Well there's a few parts to this question - in general a good rule of thumb is to run no more threads than you have logical processors - though this is usually for the whole system, and may depend on load. To find out how many physical processor cores you have, you can use cat /proc/sysinfo
. It'll print a set of lines for each logical core so scroll down and look at the last one (I have 8 almost identical ones on my quad core, HT system)

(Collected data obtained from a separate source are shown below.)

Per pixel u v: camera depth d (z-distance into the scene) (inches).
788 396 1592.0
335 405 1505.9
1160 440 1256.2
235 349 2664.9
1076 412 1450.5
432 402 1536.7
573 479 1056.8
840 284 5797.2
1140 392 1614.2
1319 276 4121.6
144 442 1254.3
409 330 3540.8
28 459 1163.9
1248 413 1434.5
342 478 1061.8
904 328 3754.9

processor : 7 vendor_id : GenuineIntel cpu family : 6 model : 58 model name : Intel(R) Core(TM) i7-3770 CPU @ 3.40GHz stepping : 9 microcode : 0x16 cpu MHz : 3401.000 cache size : 8192 KB physical id : 0 siblings : 8 core id : 3 cpu cores : 4 apicid : 7 initial apicid : 7 fpu : yes fpu_exception : yes cpuid level : 13 wp : yes flags : fpu vme de pse tsc msr pae mce cx8 apic sep mtrr pge mca cmov pat pse36 clflush dts acpi mmx fxsr sse sse2 ss ht tm pbe syscall nx rdtscp lm constant_tsc arch_perfmon pebs bts rep_good nopl xtopology nonstop_tsc aperfmperf pni pclmulqdq dtes64 monitor ds_cpl vmx smx est tm2 ssse3 cx16 xtpr pdcm pcid sse4_1 sse4_2 x2apic popcnt tsc_deadline_timer aes xsave avx f16c rdrand lahf_lm ida arat epb xsaveopt pln pts dtherm tpr_shadow vnmi flexpriority ept vpid fsgsbase smep erms bogomips : 6819.66 clflush size : 64 cache_alignment : 64 address sizes : 36 bits physical, 48 bits virtual power management:
I'll pick out the important lines here physical id: 0 (this is the first socket - if you use more than one socket then check the processor and cpu cores for each physical jd - if this is a number greater than 0 you have multiple sockets)

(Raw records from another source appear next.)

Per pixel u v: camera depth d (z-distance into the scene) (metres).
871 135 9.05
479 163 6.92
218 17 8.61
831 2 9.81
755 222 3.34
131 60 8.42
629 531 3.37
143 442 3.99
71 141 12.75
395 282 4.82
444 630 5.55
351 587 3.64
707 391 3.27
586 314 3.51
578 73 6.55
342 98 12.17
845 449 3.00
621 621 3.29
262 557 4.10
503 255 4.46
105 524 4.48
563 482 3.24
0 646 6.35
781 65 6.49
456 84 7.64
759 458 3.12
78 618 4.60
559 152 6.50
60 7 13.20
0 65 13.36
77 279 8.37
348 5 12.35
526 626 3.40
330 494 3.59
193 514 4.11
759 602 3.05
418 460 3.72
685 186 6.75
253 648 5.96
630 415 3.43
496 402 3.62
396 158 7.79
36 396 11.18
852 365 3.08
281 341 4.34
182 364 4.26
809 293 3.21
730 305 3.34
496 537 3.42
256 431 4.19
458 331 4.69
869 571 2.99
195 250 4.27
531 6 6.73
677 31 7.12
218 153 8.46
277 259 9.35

Processor : 7 (This number starts from 0, to n-1,this is the 8th logical core in its socket - looking at the largest number you have for a set of values sharing a physical id )

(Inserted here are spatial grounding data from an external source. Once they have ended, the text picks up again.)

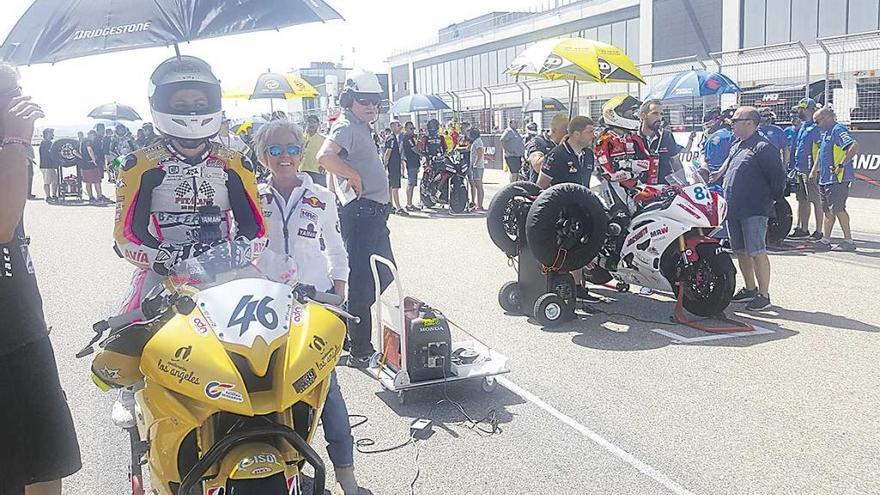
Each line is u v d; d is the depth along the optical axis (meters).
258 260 3.33
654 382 5.80
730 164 7.87
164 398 2.74
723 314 7.37
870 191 16.69
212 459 2.67
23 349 3.03
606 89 33.56
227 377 2.62
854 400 5.34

cpu cores : 4 (I have 4 physical cores - this will be the same for every core, and and since SMP generally uses identical cores, should be the same on a dual socket system)
My processor should allow me to run 8 threads simultaneously, assuming a core per thread. That said, depending on the run time, and other factors you may be able to get away with more
SO has quite a few questions on this and picking two of those, the answers to this question suggest that one thread per logical core is a good idea though this one suggests you may be able to go higher. As such, unfortunately the answer is to start with one thread per process, and tune it higher - which may be an insanely high number of threads, if they arn't long running, memory hungry threads.